Taking an active hand in her college education was just one of the many forward-thinking moves that Courtney Bell has made in her life. While at Colorado College, Courtney knew that she very much wanted to focus on energy and the environment through a political and economic lens.
Looking over the majors on offer, however, there was nothing that seemed to be the right fit: Environmental science was too lab-oriented, while the existing policy and economic majors were not tailored enough to the environmental specialty Courtney wanted. So, with the participation of some like-minded students and supportive professors, she helped create an interdisciplinary environmental policy major that ticked off all the boxes on her wish list.
Looking for the Real
Armed with that customized degree, Courtney set her sights on moving to San Francisco and working in the energy space. She quickly found work, moving from a demand-response company that worked with utility providers to an energy-management software company doing project management. While challenging, there was a lack of “reality” that nagged at Courtney. “I couldn’t ‘see’ the final product. Everything was in the cloud.”
So when Courtney finally made the transition to solar company Sungevity, she reveled in the physical part of the industry. “I could walk the site. I could deal with the logistics of procuring and delivering panels. I coordinated geotech reports and worked closely with building departments and fire inspectors.”
Within Sungevity, Courtney moved on from residential projects and helped start its commercial division. There, she liaised between internal groups and managed larger and more complex projects. To ensure that projects got completed, she needed to understand the different roles and responsibilities that everyone had.
For someone who describes herself as “curious by nature,” that need to know everyone's responsibilities was a good fit for Courtney—and to get the job done.
“If you're asking someone to do a piece of the puzzle,” she shares, “you're going to get them on board with doing the task if you understand how much effort it takes.”
Such collaborative, real-world project work only whetted her desire to invest her time more in the built environment. She then moved to Nibbi Brothers General Contractors, a mid-sized general contractor that has been constructing technically complex, iconic structures in the San Francisco Bay Area since 1950.
For Courtney, a bigger job with bigger responsibilities meant more questions. One of the first projects she worked on was a historic renovation of Pier 70. On day one, she donned a hard hat and was talking about foundations and micropiles. Micropiles? Courtney realized she needed more information to really execute at her new job.
Building Skills Through Continuing Education
Based on recommendations from co-workers, she found our Certificate Program in Construction Management. In particular, a highly engaged HR director was able to connect Courtney to several of her co-workers who were already taking classes or who had finished the program. Those connections really helped her decide to start the program.
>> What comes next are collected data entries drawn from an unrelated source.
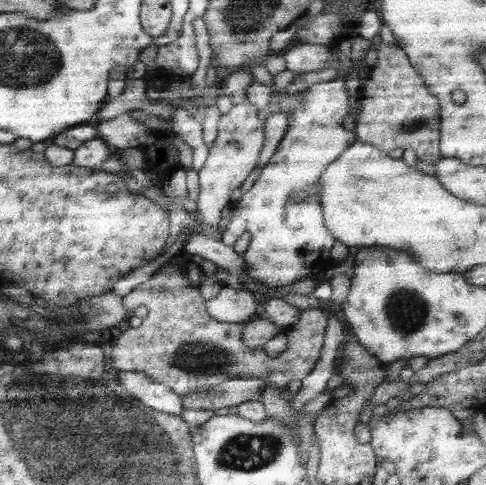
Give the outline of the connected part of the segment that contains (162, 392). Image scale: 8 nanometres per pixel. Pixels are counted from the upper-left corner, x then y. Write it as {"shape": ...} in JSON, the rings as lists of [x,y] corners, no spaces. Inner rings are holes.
{"shape":[[[117,372],[117,376],[121,378],[123,386],[135,398],[139,398],[145,406],[149,406],[153,410],[159,410],[163,414],[173,414],[173,416],[179,416],[183,412],[185,398],[179,396],[167,384],[159,384],[143,372],[141,374],[139,372]]]}

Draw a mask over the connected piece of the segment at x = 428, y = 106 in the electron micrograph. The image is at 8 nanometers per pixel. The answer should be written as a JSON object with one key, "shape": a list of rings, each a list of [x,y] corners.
{"shape":[[[379,44],[377,64],[371,66],[367,84],[359,86],[359,116],[355,120],[355,138],[357,142],[375,146],[383,152],[401,148],[415,150],[417,160],[425,164],[439,162],[439,104],[435,96],[423,86],[423,78],[415,72],[401,52],[401,48],[393,44]]]}

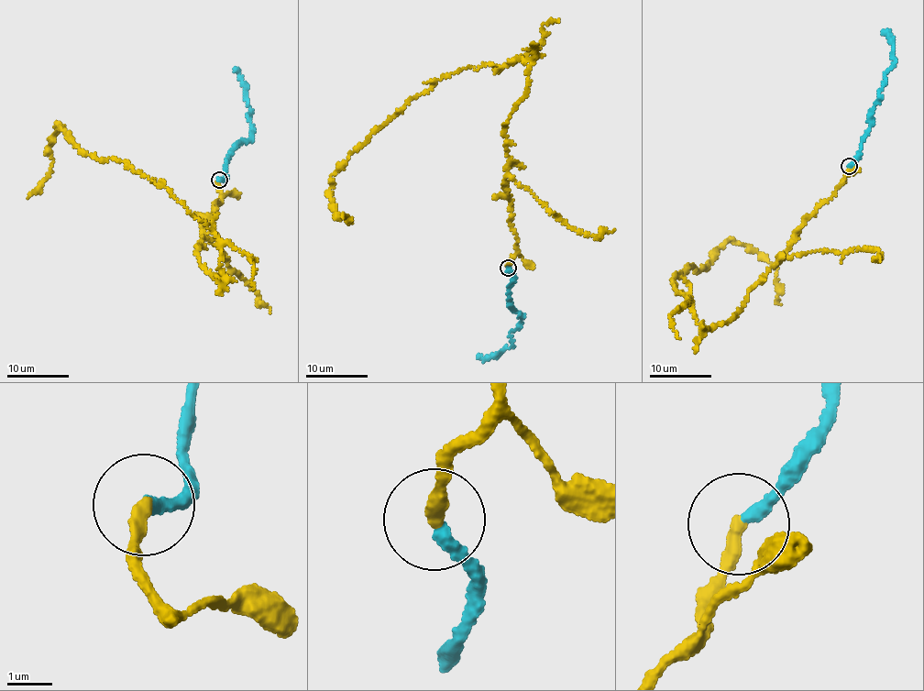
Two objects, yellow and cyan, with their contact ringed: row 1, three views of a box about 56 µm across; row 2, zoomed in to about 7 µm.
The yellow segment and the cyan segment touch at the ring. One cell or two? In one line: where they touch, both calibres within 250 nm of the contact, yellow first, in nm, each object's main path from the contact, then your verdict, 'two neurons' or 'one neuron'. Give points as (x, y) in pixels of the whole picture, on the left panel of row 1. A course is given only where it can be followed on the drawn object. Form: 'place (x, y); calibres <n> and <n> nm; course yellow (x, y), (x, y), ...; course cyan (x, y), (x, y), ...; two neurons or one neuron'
place (219, 180); calibres 320 and 280 nm; course yellow (219, 180), (196, 256), (219, 278), (218, 239), (165, 182), (80, 149), (60, 125), (49, 177), (27, 198); course cyan (219, 180), (225, 179), (229, 152), (250, 139), (252, 131), (246, 86), (236, 69); two neurons

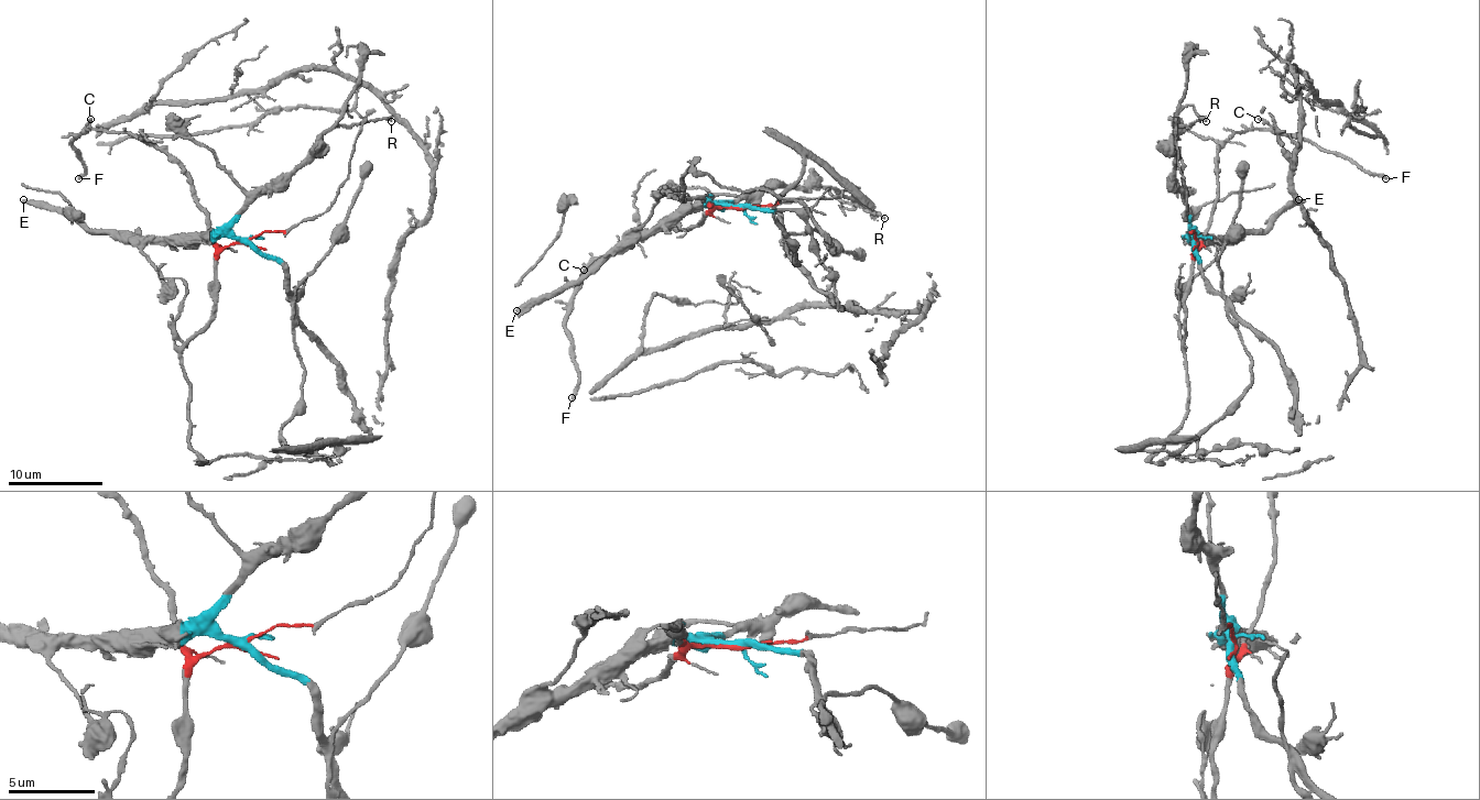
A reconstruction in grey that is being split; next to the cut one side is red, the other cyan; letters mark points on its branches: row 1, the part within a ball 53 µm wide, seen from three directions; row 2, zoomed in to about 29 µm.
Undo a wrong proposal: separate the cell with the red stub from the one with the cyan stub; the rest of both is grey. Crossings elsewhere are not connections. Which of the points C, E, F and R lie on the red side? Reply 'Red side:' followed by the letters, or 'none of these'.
Red side: C, F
“You only ‘get’ so much until you talk to people,” she admits, “and hear about their experience. And then you think, ‘I can do that, too.’”
Courtney’s Construction Management Program Advice
“Reach out to alumni! I was lucky enough to have multiple people in my company who had already completed the program, and they ended up being great resources for recommendations on specific classes and instructors.”
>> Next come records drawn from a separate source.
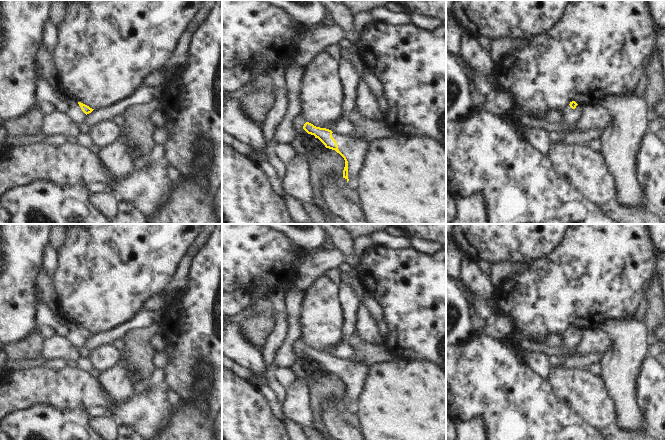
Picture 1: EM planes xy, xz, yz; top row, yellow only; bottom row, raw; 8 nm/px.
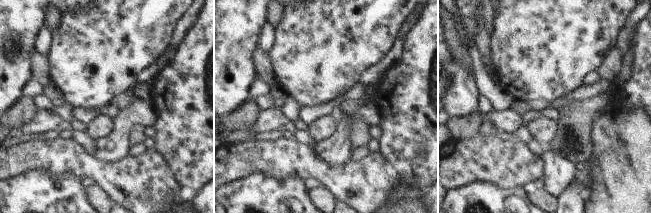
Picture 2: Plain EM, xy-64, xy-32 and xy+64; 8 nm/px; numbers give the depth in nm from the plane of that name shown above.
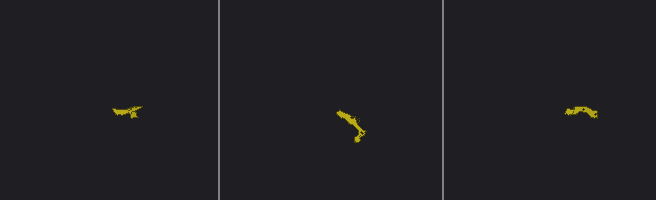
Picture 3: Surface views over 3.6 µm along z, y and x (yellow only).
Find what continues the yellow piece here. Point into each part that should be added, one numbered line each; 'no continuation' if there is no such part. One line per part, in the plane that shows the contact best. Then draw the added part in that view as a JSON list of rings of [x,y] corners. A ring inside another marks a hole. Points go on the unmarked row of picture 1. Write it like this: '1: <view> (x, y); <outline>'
1: xy (74, 335); [[[67,322],[66,337],[78,349],[83,347],[86,341],[86,338],[82,335],[78,326],[74,323]]]
2: xz (355, 373); [[[332,357],[332,361],[337,366],[339,375],[348,385],[348,408],[358,411],[359,401],[365,390],[372,365],[356,361],[353,358]]]

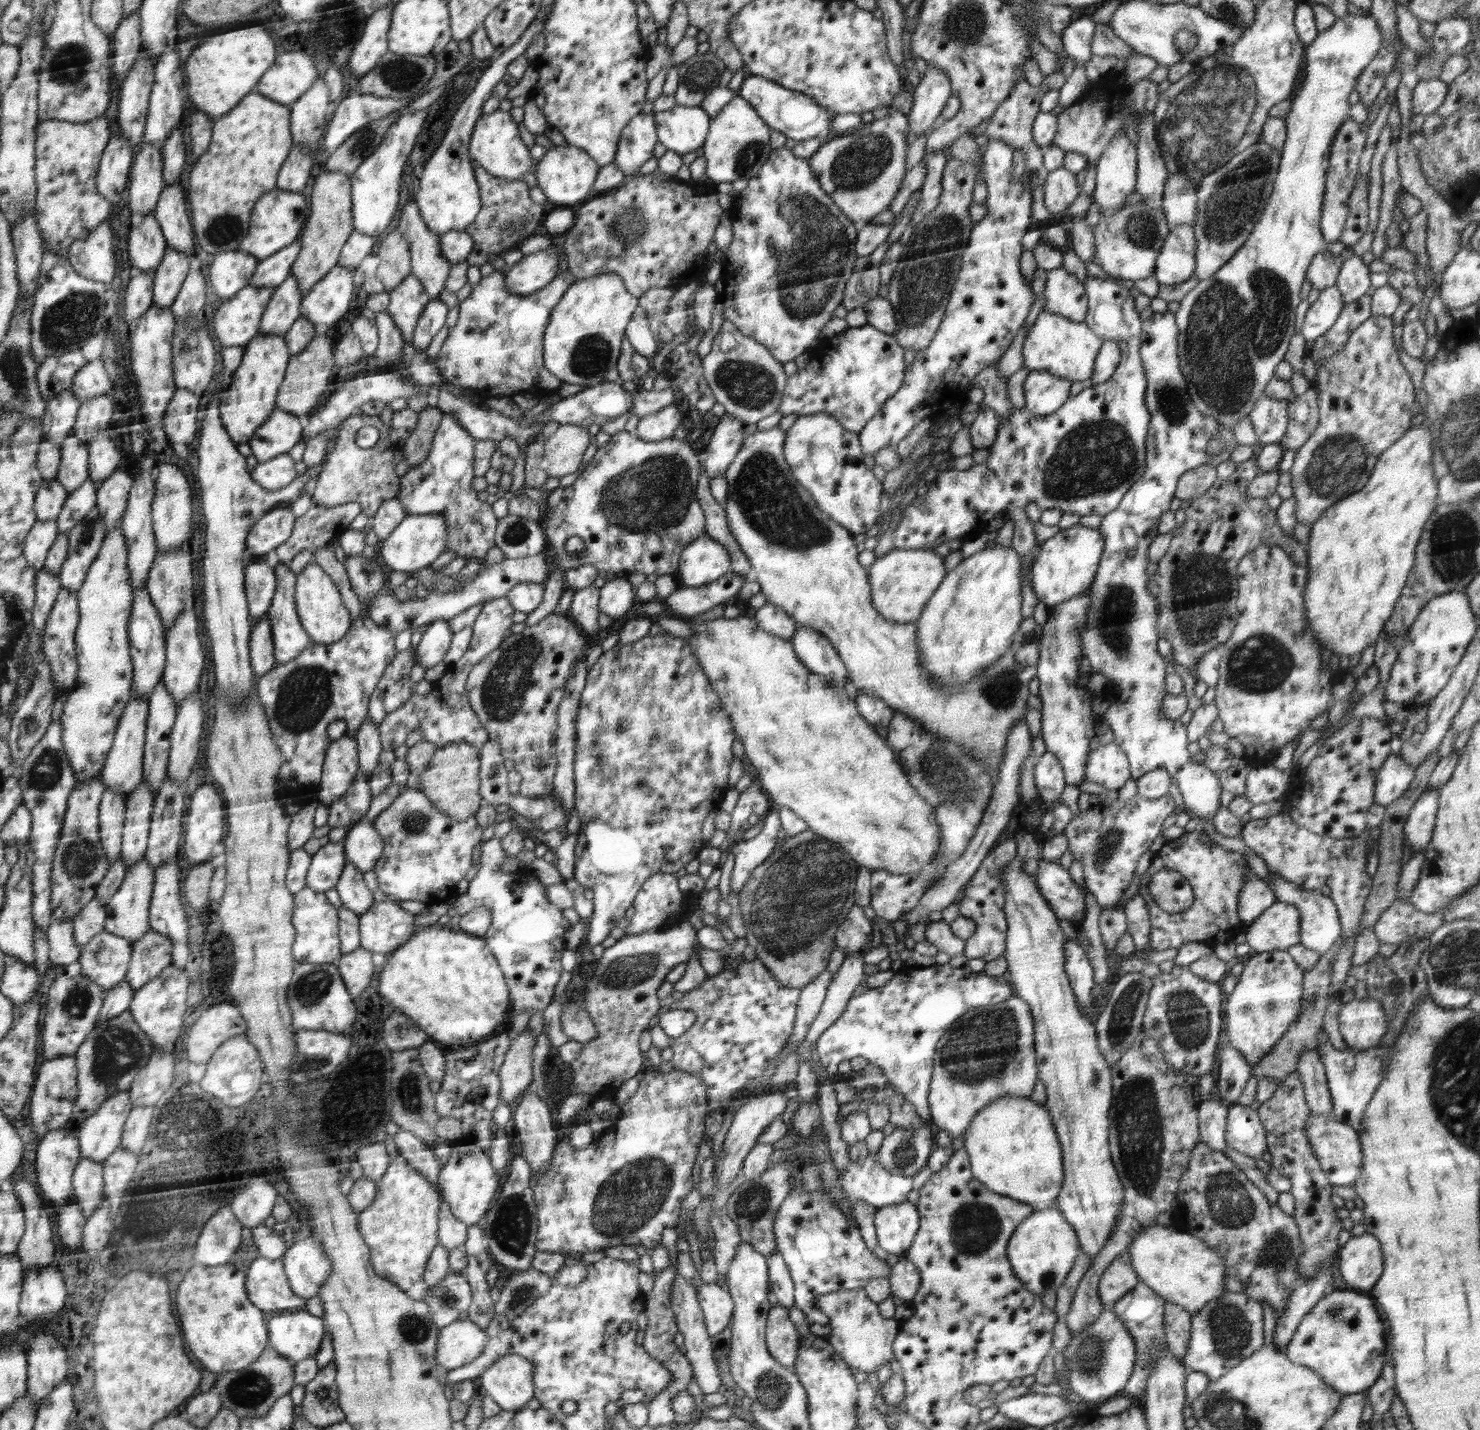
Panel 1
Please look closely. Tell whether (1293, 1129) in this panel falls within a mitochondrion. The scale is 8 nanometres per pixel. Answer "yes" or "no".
no

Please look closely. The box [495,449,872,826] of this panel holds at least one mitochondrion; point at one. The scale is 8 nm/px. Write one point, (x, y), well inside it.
(652, 497)

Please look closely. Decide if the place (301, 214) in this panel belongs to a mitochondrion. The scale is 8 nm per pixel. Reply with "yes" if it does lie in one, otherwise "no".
no

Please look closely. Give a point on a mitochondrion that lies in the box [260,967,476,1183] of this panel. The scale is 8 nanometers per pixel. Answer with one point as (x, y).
(367, 1076)

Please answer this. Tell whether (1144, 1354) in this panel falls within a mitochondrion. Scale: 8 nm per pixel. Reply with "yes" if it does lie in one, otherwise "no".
yes

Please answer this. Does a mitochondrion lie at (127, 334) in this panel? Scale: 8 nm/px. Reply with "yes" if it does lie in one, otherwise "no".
no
Courtney was interested to learn about LEED, construction law and building information modeling (BIM), among other topics covered in our program. In particular, she felt Construction Materials and Methods was a great opportunity to get a basic framework for construction that allowed her to build on that foundation quickly at her job day-to-day.
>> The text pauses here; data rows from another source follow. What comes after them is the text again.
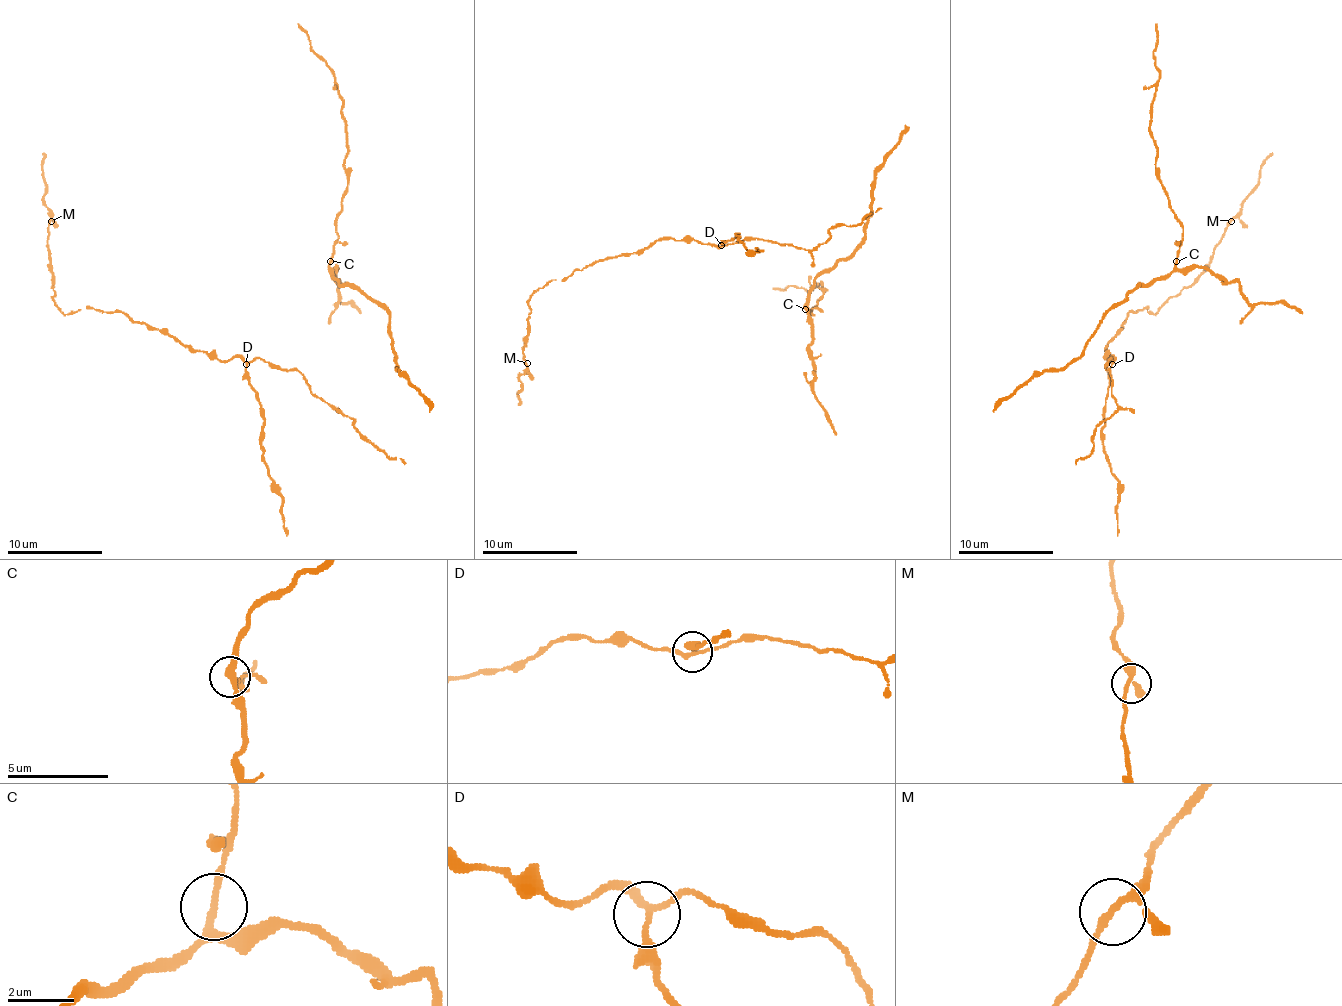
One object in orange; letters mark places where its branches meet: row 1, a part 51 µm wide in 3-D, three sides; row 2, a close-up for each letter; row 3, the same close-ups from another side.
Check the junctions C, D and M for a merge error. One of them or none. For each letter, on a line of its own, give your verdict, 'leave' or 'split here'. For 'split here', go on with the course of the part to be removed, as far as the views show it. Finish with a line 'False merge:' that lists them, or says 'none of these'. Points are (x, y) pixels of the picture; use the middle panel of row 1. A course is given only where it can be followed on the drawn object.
C: leave
D: split here | (722, 244), (739, 237), (736, 235), (748, 249), (763, 249)
M: leave
False merge: D

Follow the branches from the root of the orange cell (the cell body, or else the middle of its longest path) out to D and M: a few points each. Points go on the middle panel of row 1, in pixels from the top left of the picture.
D: (808, 249), (765, 240), (739, 240), (722, 244)
M: (808, 249), (765, 240), (720, 247), (655, 240), (634, 254), (577, 268), (532, 294), (522, 352), (527, 363)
Her favorite course was Fundamentals of Construction Law. “Tim McInerney really brought to life the issues around contracts, insurance and licensing in California and in the U.S. He took very complex processes and broke them down so we could understand them and understand how all stakeholders interacted with them on a day-to-day basis.”
Another reason that class resonated with Courtney is that it reflected some of the realities of her job. As she dug further into her career, she wound up working in the preconstruction department, creating contracts, bidding scopes of work and communicating with all the trades on the project. As Courtney sees it, “It’s really the contracts that keep the project going. Contracts are agreed-upon terms that we can use as tools to help us communicate efficiently. When contracts are set up correctly, our energy can be spent executing the actual project scope.”
Deeper Dive Into Education
Of course, Courtney’s curiosity has continued, and it led to her seeking further education to move into another field. She’s currently enrolled in the Real Estate Development + Design master’s program at the College of Environmental Design at UC Berkeley. Working in construction planted an idea to move on to the development side. Her new career goal amalgamates her previous interests and experience in the built environment, construction, sustainability, team-building and leadership. Courtney wants to help develop projects that create meaningful places for people to live, work and play, and that will make a positive impact on the community.
She has big questions that she wants to answer.
“What does changing this neighborhood mean for the surrounding community? Where will the jobs come from? What are the social ramifications and ripple effects that derive from this development?”
Given her drive and success in both her education and career, it’s clear that Courtney will find those answers.